WORK ORDER: Copy the lines of the records from the line with "Sijoittaminen" up to and including the line with "Harvian kasvu jatkui Pohjois-Amerikan", keeping each one unchanged.

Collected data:
---+---
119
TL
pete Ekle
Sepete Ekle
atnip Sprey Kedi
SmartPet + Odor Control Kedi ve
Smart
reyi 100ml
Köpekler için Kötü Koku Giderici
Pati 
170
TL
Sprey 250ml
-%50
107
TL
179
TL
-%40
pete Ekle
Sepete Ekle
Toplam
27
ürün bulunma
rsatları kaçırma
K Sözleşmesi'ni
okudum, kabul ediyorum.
---+---
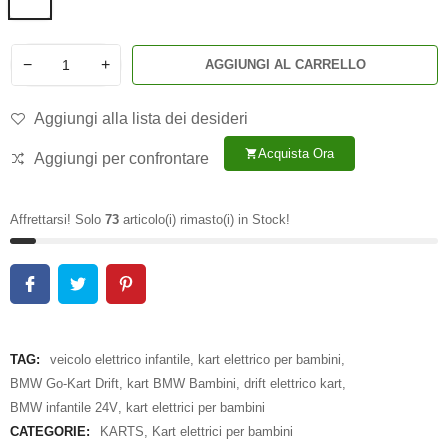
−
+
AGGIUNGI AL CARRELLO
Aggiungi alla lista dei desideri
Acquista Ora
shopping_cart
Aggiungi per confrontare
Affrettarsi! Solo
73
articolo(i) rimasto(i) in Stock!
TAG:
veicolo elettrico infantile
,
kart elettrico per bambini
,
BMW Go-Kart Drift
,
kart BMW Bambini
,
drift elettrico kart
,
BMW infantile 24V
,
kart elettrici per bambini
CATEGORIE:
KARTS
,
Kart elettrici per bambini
---+---
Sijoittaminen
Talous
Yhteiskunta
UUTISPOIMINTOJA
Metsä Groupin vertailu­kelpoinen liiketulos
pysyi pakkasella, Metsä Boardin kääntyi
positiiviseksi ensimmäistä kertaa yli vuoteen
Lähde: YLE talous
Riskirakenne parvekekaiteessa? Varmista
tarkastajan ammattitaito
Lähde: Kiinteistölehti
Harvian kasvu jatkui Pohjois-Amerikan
---+---
WRITTEN RESPONSE:
Sijoittaminen
Talous
Yhteiskunta
UUTISPOIMINTOJA
Metsä Groupin vertailu­kelpoinen liiketulos
pysyi pakkasella, Metsä Boardin kääntyi
positiiviseksi ensimmäistä kertaa yli vuoteen
Lähde: YLE talous
Riskirakenne parvekekaiteessa? Varmista
tarkastajan ammattitaito
Lähde: Kiinteistölehti
Harvian kasvu jatkui Pohjois-Amerikan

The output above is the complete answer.